Söylediğim gibi, pek çok örneği var. Ancak yakın zamanda izleme fırsatı bulduğumdan 2017 tarihli, Kalp Atışı Dakikada 120 (120 Battements Par Minute) filmini aktararak örneklendireceğim. Robin Campillo imzalı film, Cannes Film Festivali’nden Grand Prix de dâhil olmak üzere dört ödülle dönmüş. Özetle, ilkin 1989 yılında New York’ta kurulan ve LGBT topluluk içinde AIDS hastası olanların haklarını savunmayı amaç edinmiş Act Up adlı aktivist grubun, Fransa’daki ayağının mücadelesini konu ediyor ve ilk dakikasından itibaren de sizi bir tartışma ortamına sürüklüyor. Kendinizi, grup üyelerinin haftalık toplantılarını yaptığı amfide buluyorsunuz. Mitterand Fransa’sının hastalık karşısındaki ataletinin, ilaç şirketlerinin, toplumun AIDS’i yalnızca eşcinselliğin kaçınılmaz laneti olarak gören bakış açısının masaya yatırıldığı, nasıl mücadele edileceğine, ne tip eylemler yapılması, nasıl sloganlar kullanılması gerektiğine ilişkin farklı görüşler dinliyor, fikri çatışmalara tanık oluyorsunuz. Grup üyeleri epeyce genç. Çoğunluğu AIDS hastası ve ancak 20’li yaşların başındalar. İçlerinde henüz reşit olmayanlar yani çocuklar da var. Film ilerledikçe, 15 yaşında ve AIDS hastası olan, evlerinin küvetinde eylemlerde kullanılmak üzere yapay kan üreten “aktivist çocuk”, grup üyeleri ile birlikte lise “basan”, cinsel ilişki, anal seks, oral seks hakkında bilgi veren broşürler ve prezervatif dağıtan, hastalığın yayılmasının önlenmesi için okulların prezervatif temin etmesi gerektiğini savunan “aktivist anne”, bu eylemlere “Onlar daha çok küçük.
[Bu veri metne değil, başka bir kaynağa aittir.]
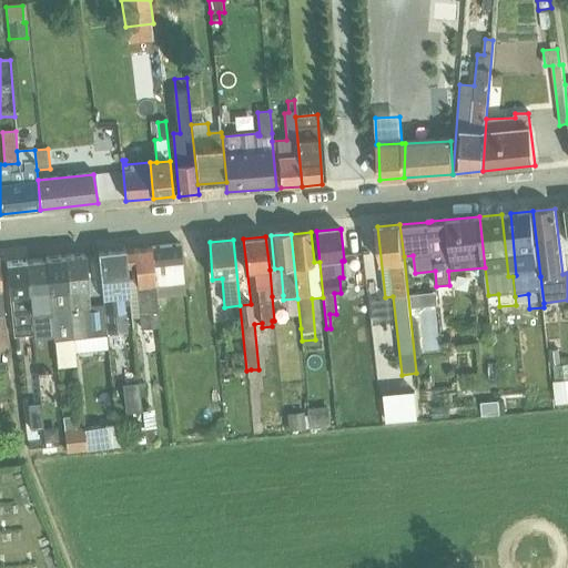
[(152,249),(155,286),(184,283),(182,262),(181,245),(152,249)]
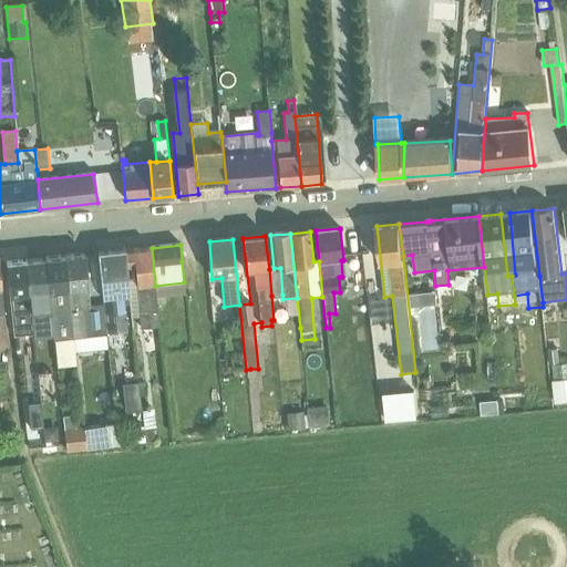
[(125,250),(130,295),(132,318),(141,317),(142,329),(160,327),(156,298),(155,286),(152,248),(125,250)]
Çocukları cinsel ilişki yaşamaya teşvik etmemelisiniz.” diyerek karşı çıkan “eğitimci” figürleri çıkıyor karşınıza. Özetle, bir noktaya kadar, bu çatışmaların içinde, üzerine düşüneceğiniz, kendi içinizde tartışabileceğiniz bir gerçeğe, insan öyküsüne tutunabiliyorsunuz. Ancak bunca tartışma içinde, hiçbir çatışma olmaksızın işlenen öyle bir konu bırakılıyor ki kucağınıza, yüzünüzün buruşmasına engel olamıyorsunuz. 16 yaşında bir erkek çocuğunun, kendisinden yaşça epeyce büyük erkek öğretmeni ile girdiği cinsel ilişkinin görüntüleri beliriyor ekranda. Hastalığa bu cinsel ilişki neticesinde çocukken yakalandığını aktaran kurbanın, cinsel ilişki görüntüleri eşliğinde “aşk”tan bahsettiğini işitiyorsunuz ve zihninizde o soru yine beliriyor: “İnsandan, insanlık adına nasıl bir ‘süt’ sağmaya çalışıyorlar? İnsanlığı ne ile besleyecekler? Nasıl bir geleceğe büyütecekler?”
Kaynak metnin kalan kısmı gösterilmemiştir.